YOUR ASSIGNMENT: State only how many lines in the items contain the string "token", counting a match only when its case is the same.

MATERIAL SUPPLIED Start Marker

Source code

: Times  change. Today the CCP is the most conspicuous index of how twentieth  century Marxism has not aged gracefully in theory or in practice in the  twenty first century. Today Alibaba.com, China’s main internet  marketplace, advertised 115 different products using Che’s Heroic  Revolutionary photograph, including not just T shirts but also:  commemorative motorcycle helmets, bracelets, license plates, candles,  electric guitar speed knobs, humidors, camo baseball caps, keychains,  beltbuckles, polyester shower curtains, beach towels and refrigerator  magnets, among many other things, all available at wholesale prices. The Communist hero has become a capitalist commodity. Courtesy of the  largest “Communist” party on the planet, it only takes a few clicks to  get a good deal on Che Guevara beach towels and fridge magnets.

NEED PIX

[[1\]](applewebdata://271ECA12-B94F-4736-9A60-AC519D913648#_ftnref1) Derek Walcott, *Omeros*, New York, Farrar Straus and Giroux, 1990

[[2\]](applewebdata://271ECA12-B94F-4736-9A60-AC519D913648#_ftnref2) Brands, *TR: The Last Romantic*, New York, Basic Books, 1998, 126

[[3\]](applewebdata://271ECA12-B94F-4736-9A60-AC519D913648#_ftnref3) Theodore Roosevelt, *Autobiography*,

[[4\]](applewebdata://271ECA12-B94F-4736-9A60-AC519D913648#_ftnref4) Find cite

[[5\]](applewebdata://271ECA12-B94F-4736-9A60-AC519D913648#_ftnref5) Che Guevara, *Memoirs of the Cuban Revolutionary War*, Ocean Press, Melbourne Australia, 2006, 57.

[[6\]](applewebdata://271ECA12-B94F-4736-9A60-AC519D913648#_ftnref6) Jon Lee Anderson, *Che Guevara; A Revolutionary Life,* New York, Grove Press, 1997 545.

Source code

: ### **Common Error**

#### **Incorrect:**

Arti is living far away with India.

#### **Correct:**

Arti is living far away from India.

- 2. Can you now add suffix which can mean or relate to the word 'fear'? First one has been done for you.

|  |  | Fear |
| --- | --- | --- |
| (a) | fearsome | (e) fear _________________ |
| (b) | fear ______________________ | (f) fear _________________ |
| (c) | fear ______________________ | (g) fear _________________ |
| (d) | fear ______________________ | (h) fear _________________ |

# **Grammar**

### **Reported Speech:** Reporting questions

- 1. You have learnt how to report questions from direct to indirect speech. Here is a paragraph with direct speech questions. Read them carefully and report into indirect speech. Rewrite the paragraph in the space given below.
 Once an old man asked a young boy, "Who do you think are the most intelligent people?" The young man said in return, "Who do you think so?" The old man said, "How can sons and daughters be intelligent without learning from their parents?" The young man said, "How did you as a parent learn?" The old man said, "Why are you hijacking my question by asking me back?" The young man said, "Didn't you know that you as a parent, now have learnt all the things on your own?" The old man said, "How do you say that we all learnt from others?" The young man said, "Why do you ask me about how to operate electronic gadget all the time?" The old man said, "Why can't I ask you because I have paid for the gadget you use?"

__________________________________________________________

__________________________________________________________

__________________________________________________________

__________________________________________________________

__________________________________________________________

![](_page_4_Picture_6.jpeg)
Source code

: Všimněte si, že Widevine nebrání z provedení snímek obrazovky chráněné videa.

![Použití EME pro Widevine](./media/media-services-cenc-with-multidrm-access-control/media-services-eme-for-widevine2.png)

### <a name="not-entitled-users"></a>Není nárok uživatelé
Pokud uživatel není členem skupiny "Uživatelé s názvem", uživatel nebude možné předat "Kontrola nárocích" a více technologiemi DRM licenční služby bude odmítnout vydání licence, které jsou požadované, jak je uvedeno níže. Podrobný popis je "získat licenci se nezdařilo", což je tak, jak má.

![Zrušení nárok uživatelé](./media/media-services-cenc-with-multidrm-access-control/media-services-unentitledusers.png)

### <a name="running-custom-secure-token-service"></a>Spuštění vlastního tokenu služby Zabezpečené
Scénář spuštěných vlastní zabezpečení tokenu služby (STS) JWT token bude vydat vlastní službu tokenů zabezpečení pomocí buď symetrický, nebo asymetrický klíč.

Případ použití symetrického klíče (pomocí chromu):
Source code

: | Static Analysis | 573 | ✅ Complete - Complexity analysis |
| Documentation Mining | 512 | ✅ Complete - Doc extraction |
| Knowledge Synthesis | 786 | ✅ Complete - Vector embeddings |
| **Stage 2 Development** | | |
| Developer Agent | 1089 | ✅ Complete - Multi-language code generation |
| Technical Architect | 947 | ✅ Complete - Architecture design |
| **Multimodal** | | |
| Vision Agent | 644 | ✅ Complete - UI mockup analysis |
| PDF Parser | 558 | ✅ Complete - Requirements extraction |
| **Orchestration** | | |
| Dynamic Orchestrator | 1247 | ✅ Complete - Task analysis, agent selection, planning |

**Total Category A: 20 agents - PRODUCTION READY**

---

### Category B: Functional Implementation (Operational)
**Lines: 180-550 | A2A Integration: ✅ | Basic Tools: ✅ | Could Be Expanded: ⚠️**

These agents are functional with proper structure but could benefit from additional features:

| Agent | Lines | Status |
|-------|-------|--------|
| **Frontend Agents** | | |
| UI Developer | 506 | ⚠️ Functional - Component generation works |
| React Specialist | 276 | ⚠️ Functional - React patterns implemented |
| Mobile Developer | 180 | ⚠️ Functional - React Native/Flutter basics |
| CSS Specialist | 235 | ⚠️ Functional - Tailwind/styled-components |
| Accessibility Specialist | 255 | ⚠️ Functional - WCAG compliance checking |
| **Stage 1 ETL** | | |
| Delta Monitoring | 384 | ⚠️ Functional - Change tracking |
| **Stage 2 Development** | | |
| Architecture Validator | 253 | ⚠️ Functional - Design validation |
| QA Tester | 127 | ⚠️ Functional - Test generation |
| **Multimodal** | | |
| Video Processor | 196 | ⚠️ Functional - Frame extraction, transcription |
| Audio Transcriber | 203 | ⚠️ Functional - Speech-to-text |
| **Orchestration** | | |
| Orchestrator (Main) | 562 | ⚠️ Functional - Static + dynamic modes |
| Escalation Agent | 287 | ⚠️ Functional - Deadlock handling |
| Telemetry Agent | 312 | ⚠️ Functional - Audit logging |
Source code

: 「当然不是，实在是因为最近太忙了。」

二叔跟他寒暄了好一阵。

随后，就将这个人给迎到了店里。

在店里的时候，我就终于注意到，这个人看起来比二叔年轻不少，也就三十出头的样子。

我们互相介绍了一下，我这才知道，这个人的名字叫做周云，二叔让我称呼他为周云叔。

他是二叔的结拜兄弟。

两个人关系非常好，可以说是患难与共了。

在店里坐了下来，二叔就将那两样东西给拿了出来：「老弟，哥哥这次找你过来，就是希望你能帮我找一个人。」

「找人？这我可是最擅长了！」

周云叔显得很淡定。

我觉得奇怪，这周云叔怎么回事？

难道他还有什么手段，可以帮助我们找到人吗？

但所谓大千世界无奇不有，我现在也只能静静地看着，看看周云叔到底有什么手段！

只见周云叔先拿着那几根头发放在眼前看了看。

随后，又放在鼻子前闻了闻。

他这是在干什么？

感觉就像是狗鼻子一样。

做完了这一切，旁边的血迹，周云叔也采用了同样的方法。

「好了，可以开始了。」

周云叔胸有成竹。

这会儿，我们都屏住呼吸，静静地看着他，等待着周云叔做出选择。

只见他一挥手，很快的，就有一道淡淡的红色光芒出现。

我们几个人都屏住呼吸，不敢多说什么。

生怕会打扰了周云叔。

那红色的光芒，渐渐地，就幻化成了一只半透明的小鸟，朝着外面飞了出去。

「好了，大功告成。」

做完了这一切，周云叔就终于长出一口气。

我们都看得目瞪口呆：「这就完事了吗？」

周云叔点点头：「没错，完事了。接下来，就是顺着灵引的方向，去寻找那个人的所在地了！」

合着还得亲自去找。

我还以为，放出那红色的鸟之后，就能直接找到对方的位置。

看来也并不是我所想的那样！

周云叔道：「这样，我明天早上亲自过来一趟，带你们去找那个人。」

MATERIAL SUPPLIED End Marker

SOLUTION TO THE EXERCISE: 2